Die Leichenrede hielt, und das war man in diesen Kreisen noch nicht gewohnt, ein Bischof, der berühmte Ambrosius. Er rückte seine eigene Beziehung zu Theodosius ins Zentrum seiner Ansprache und demonstrierte sein rhetorisches Können, indem er aus einem Psalm, der während des Gottesdienstes gelesen worden war, immer wieder die Formel ‚Ich habe geliebt‘ zitierte: Ich habe den Mann geliebt, der mitleidig war, demütig in seiner Macht und reinen Herzens … Ich habe den Mann geliebt, der mehr vom Kritiker als vom Schmeichler hielt … Ich habe den Mann geliebt, der am Ende seines Lebens mit letzter Kraft nach mir rufen ließ. Ich habe den Mann geliebt, der noch, als sein Körper schwach wurde, sich mehr um die Lage der Kirche als um seine Bedrängnisse sorgte.

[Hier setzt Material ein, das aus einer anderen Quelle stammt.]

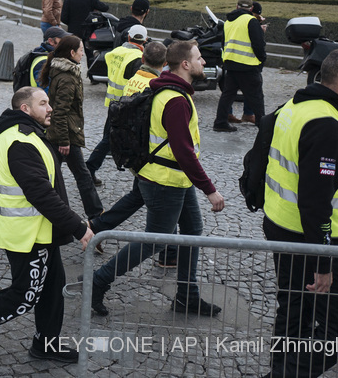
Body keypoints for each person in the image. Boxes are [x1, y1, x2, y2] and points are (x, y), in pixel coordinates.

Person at [0, 87, 94, 365]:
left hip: (39, 231)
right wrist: (78, 226)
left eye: (49, 102)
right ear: (25, 109)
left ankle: (45, 345)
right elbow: (40, 193)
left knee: (52, 288)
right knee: (24, 295)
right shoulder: (21, 141)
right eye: (43, 103)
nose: (50, 108)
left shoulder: (28, 135)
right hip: (27, 234)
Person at [86, 40, 225, 317]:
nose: (204, 63)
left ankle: (187, 296)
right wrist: (210, 190)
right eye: (199, 58)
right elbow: (184, 152)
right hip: (165, 180)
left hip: (173, 178)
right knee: (156, 241)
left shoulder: (172, 91)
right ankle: (98, 281)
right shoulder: (175, 100)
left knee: (193, 232)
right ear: (185, 64)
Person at [263, 48, 338, 377]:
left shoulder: (297, 105)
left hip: (280, 225)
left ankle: (278, 370)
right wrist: (323, 261)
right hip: (310, 239)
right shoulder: (326, 124)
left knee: (293, 310)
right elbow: (315, 200)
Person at [39, 34, 103, 218]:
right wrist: (64, 141)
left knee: (52, 174)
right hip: (65, 134)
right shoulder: (67, 77)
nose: (83, 54)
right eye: (81, 50)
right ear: (72, 52)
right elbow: (59, 112)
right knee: (82, 176)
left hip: (62, 133)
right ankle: (96, 214)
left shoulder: (65, 71)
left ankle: (49, 209)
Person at [86, 24, 149, 185]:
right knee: (123, 140)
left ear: (128, 37)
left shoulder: (115, 53)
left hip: (112, 102)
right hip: (127, 106)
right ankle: (90, 168)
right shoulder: (136, 58)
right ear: (145, 40)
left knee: (108, 138)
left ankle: (90, 168)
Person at [213, 0, 267, 132]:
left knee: (228, 94)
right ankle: (263, 127)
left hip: (231, 63)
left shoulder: (228, 21)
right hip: (248, 65)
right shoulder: (251, 21)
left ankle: (220, 122)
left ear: (237, 6)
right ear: (252, 8)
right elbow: (258, 44)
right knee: (256, 96)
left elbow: (223, 43)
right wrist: (262, 59)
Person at [59, 0, 108, 64]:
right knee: (90, 55)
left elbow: (64, 18)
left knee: (72, 54)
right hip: (88, 31)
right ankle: (91, 74)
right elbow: (105, 7)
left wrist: (72, 22)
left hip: (73, 31)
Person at [18, 27, 68, 93]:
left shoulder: (43, 53)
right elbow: (45, 90)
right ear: (51, 41)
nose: (65, 43)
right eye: (62, 40)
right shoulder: (43, 62)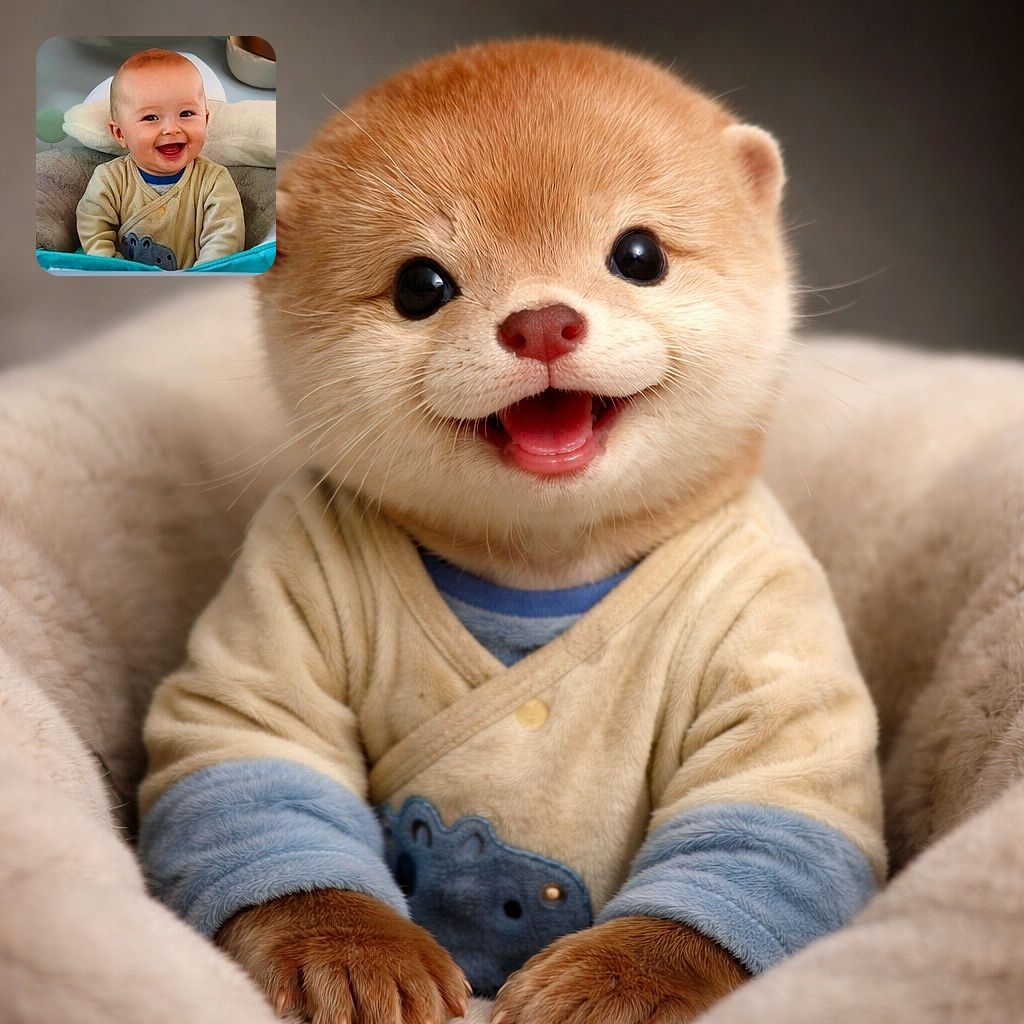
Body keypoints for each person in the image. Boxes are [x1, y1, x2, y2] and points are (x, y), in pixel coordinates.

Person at [76, 49, 244, 270]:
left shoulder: (214, 181)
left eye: (186, 114)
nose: (171, 129)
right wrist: (118, 274)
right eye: (151, 117)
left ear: (205, 119)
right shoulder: (110, 179)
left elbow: (225, 238)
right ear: (120, 134)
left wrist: (198, 279)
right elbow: (94, 230)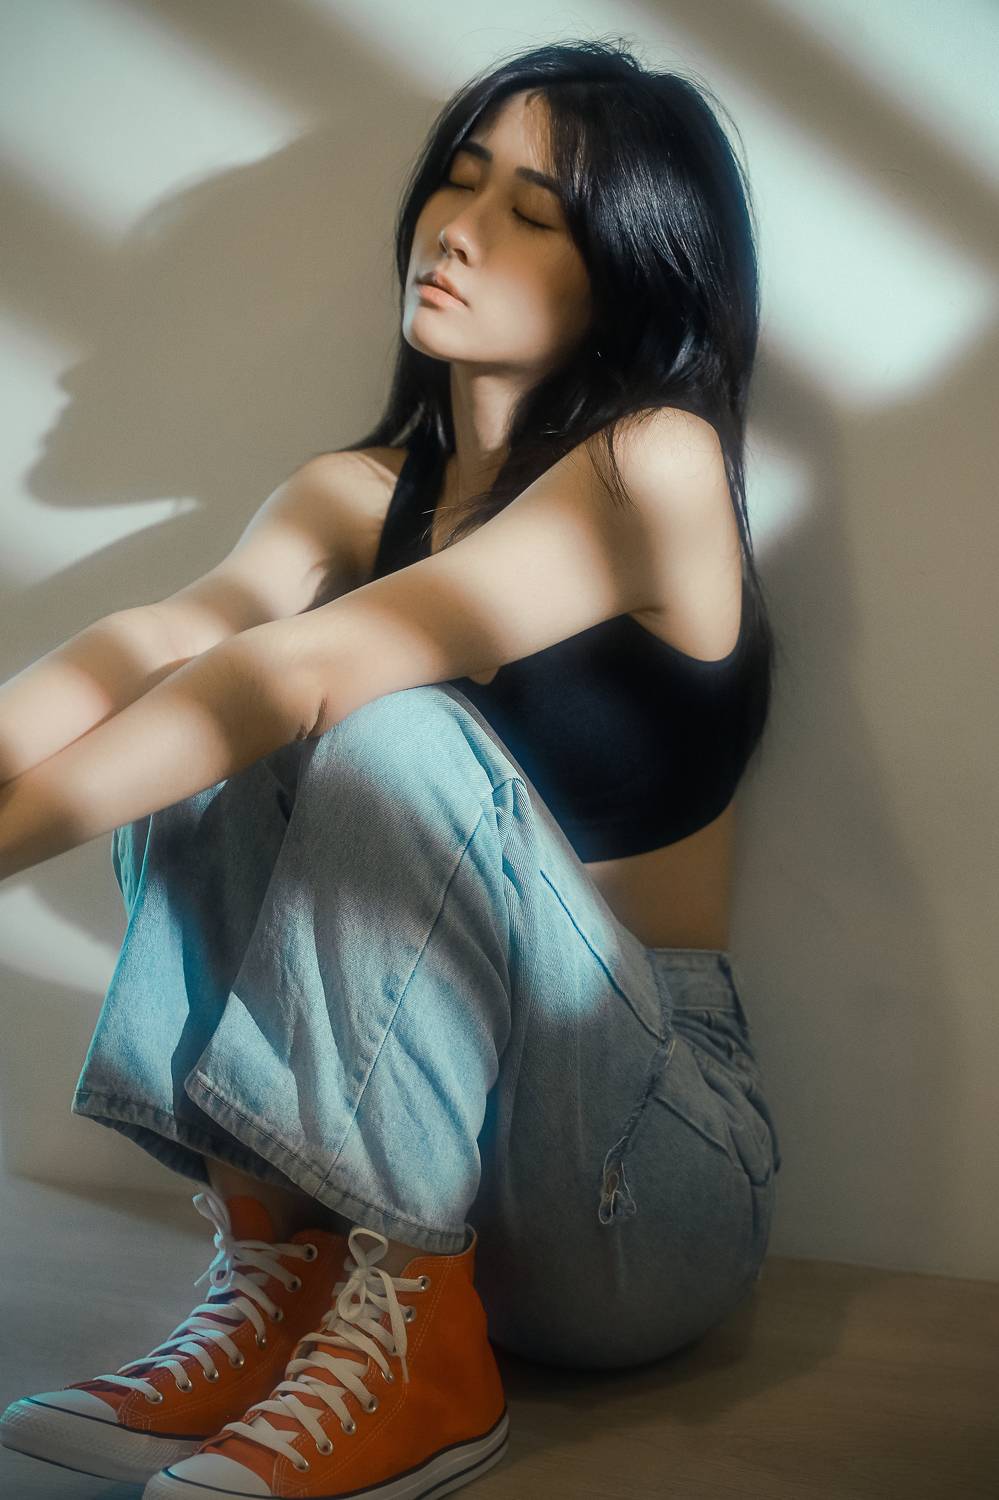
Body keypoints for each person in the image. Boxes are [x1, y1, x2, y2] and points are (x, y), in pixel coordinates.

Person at [0, 38, 784, 1500]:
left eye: (532, 213)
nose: (458, 229)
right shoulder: (353, 495)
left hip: (640, 1181)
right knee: (203, 735)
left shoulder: (656, 467)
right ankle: (288, 1285)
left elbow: (304, 671)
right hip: (391, 1190)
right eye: (457, 182)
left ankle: (428, 1364)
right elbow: (160, 644)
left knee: (368, 716)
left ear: (627, 273)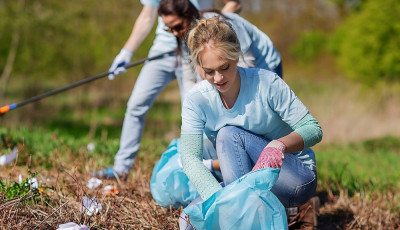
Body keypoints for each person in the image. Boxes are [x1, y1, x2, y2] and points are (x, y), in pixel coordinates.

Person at [179, 17, 322, 228]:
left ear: (236, 54)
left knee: (228, 135)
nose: (218, 78)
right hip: (245, 183)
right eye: (209, 71)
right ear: (198, 66)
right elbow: (190, 157)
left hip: (292, 177)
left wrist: (278, 145)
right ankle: (248, 213)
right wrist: (219, 200)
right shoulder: (196, 99)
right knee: (188, 220)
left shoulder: (266, 83)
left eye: (225, 67)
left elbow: (313, 129)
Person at [92, 0, 242, 179]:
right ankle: (121, 168)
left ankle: (207, 169)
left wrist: (212, 33)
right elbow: (147, 16)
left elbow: (234, 3)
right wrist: (126, 52)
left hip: (196, 49)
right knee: (135, 105)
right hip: (160, 52)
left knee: (195, 112)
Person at [158, 0, 283, 93]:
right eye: (170, 29)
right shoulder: (183, 37)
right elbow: (188, 75)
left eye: (178, 26)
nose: (175, 32)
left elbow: (247, 63)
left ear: (189, 15)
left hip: (265, 65)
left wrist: (212, 86)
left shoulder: (224, 26)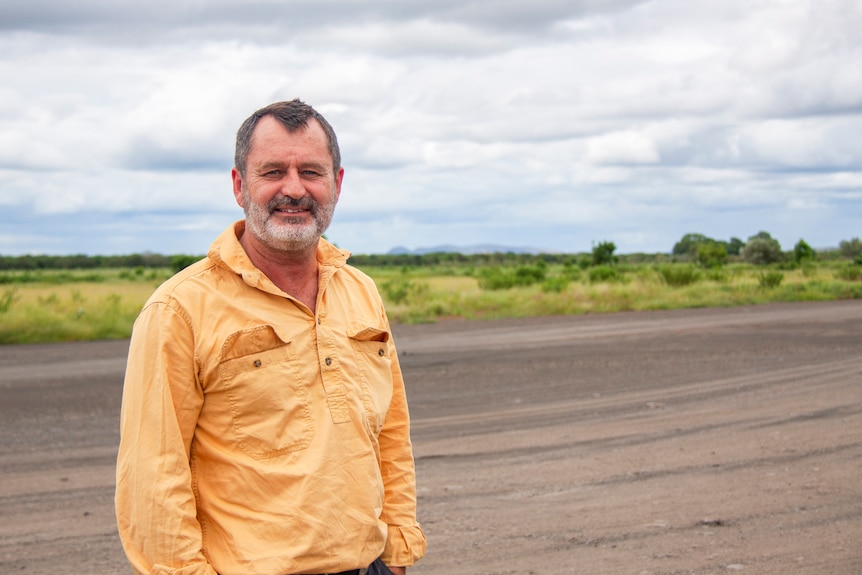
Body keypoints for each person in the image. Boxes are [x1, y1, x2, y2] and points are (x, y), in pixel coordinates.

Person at [115, 99, 426, 575]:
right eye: (273, 171)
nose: (295, 189)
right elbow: (153, 479)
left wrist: (398, 556)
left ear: (337, 184)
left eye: (312, 172)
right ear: (240, 185)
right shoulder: (178, 309)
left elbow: (390, 438)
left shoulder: (360, 292)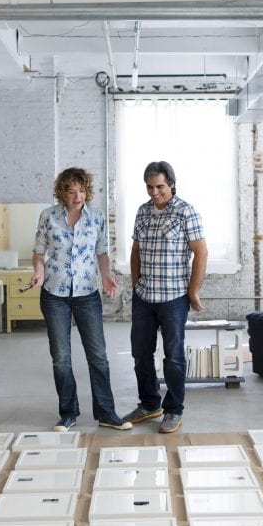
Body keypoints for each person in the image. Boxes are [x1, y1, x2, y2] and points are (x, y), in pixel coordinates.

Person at [31, 167, 132, 432]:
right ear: (61, 193)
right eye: (72, 191)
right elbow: (39, 252)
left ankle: (107, 413)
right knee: (61, 357)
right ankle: (68, 413)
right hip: (54, 294)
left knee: (98, 355)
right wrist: (38, 272)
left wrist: (107, 276)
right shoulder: (48, 217)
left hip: (87, 293)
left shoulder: (96, 217)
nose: (78, 197)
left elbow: (101, 252)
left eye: (82, 190)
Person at [123, 161, 208, 434]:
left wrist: (193, 291)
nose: (154, 192)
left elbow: (201, 252)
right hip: (144, 297)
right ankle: (149, 404)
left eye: (159, 186)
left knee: (173, 356)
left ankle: (173, 410)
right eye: (149, 187)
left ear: (171, 183)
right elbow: (136, 250)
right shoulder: (143, 211)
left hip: (173, 298)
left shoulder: (186, 212)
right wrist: (135, 284)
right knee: (140, 354)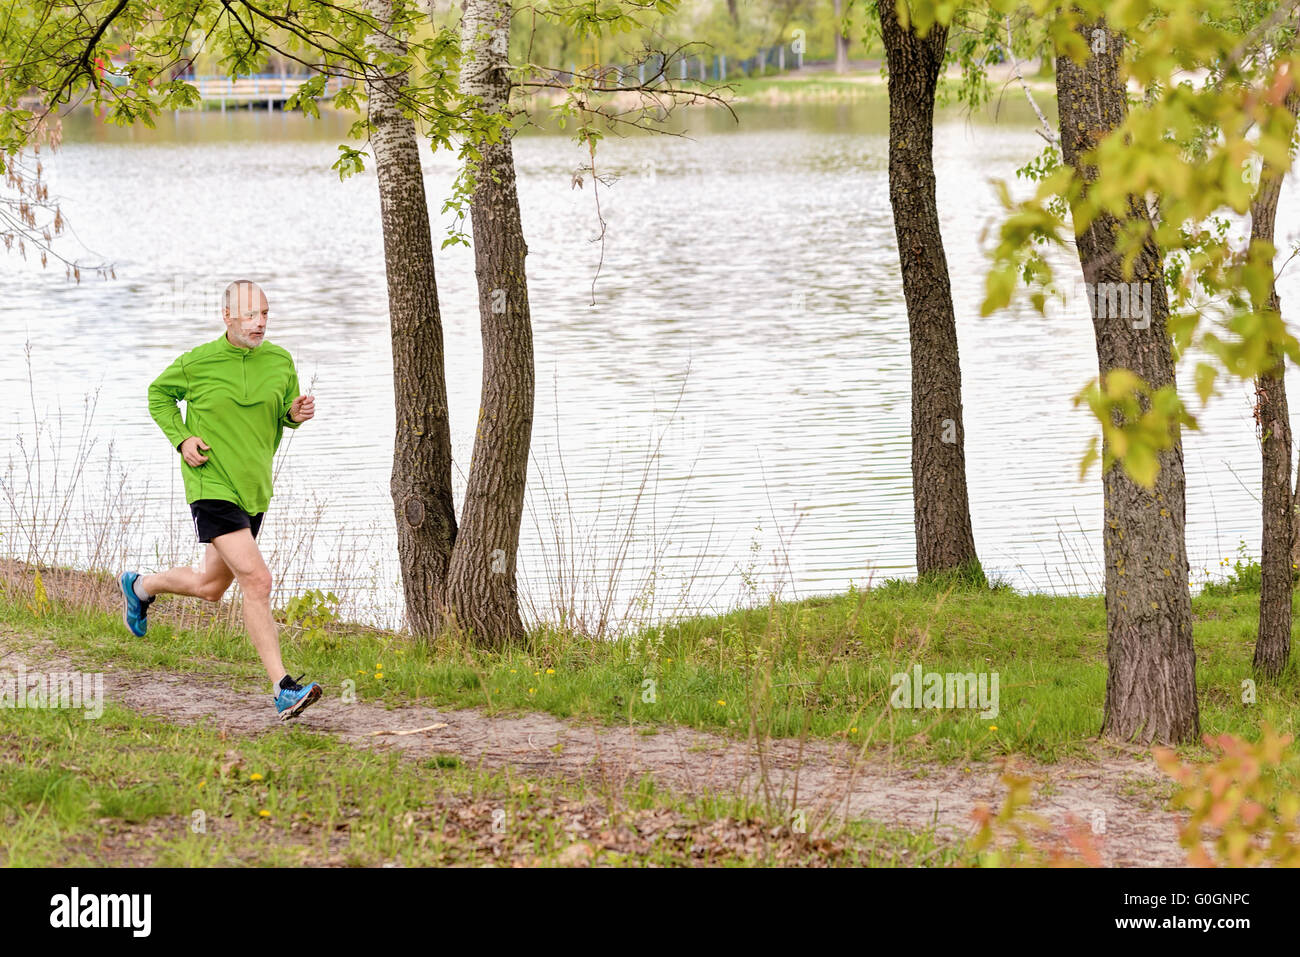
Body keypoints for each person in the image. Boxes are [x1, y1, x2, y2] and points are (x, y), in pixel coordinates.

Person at [119, 279, 323, 721]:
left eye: (265, 314)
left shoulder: (280, 360)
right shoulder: (199, 362)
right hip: (210, 484)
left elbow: (284, 411)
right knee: (258, 581)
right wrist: (182, 438)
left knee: (211, 588)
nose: (260, 322)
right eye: (251, 315)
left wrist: (295, 414)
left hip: (253, 488)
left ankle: (139, 586)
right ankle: (284, 689)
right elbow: (158, 395)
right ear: (227, 316)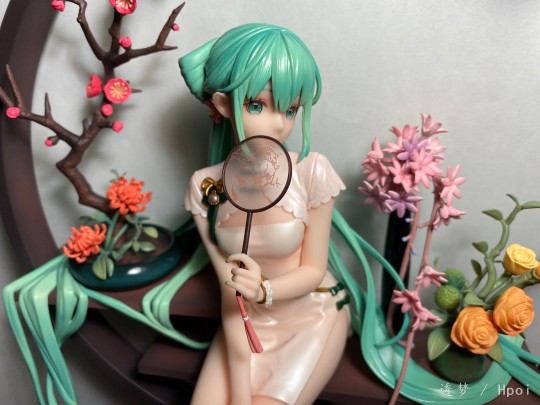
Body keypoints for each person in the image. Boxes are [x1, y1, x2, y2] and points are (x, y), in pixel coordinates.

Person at [179, 23, 350, 405]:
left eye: (290, 110)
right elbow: (229, 294)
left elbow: (312, 270)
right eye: (257, 105)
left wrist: (264, 290)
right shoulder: (205, 186)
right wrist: (240, 389)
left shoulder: (311, 171)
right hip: (244, 322)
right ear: (223, 104)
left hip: (311, 313)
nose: (278, 123)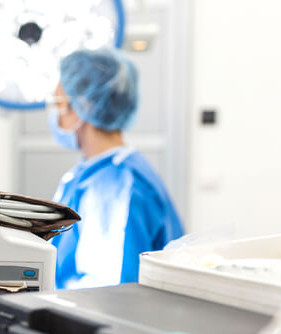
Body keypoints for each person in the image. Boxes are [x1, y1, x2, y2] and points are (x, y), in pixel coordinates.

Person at [47, 48, 184, 289]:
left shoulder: (115, 185)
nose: (55, 114)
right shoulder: (91, 173)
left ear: (83, 106)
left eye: (59, 103)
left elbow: (106, 294)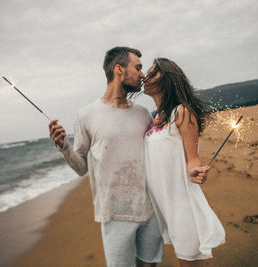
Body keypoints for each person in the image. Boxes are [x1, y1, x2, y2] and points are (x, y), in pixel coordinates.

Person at [48, 47, 163, 267]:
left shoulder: (143, 113)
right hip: (115, 214)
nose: (142, 74)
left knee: (149, 264)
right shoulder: (86, 115)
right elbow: (82, 167)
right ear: (119, 69)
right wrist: (64, 148)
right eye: (137, 67)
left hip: (151, 209)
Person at [143, 58, 225, 267]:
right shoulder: (156, 118)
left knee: (188, 262)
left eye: (152, 74)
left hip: (182, 204)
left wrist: (195, 171)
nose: (145, 77)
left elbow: (193, 158)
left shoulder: (182, 112)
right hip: (164, 205)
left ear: (167, 79)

Ich habe ihn also geliebt, das gebe ich zu, und deswegen hat mich der Schmerz im tiefsten Inneren getroffen.2

Jedermann unter den Zuhörern wusste: Die Beziehung zwischen Bischof und Kaiser war in Wirklichkeit belastet, zeitweise sogar zerrüttet gewesen; noch wenige Wochen zuvor hatte der Kaiser den Bischof seinen Ärger spüren lassen. Doch Ambrosius gelang es, das Bild eines christlichen, den wahren Glauben unermüdlich fördernden, im Einvernehmen mit den wahrhaftigen Bischöfen, allen voran mit ihm selbst, regierenden Kaisers zu verbreiten. Der Weg, den Ambrosius bahnte, führte dazu, dass die Kirche bald in dem Verstorbenen Theodosius den Großen erblickte.

Doch hat er den Namen wirklich verdient? Bei näherem Zusehen zeigen sich in seinem Leben Schwächen und Defizite. Er hat oft persönlich versagt und dann doch noch Glück gehabt. Sein Glaube war ernst, doch sein Machtbewusstsein stärker, oft scheint er die Kirche für seine Interessen genutzt zu haben. Jedenfalls ergibt sich dieses Bild des Kaisers aus dem, was im Folgenden erzählt werden soll.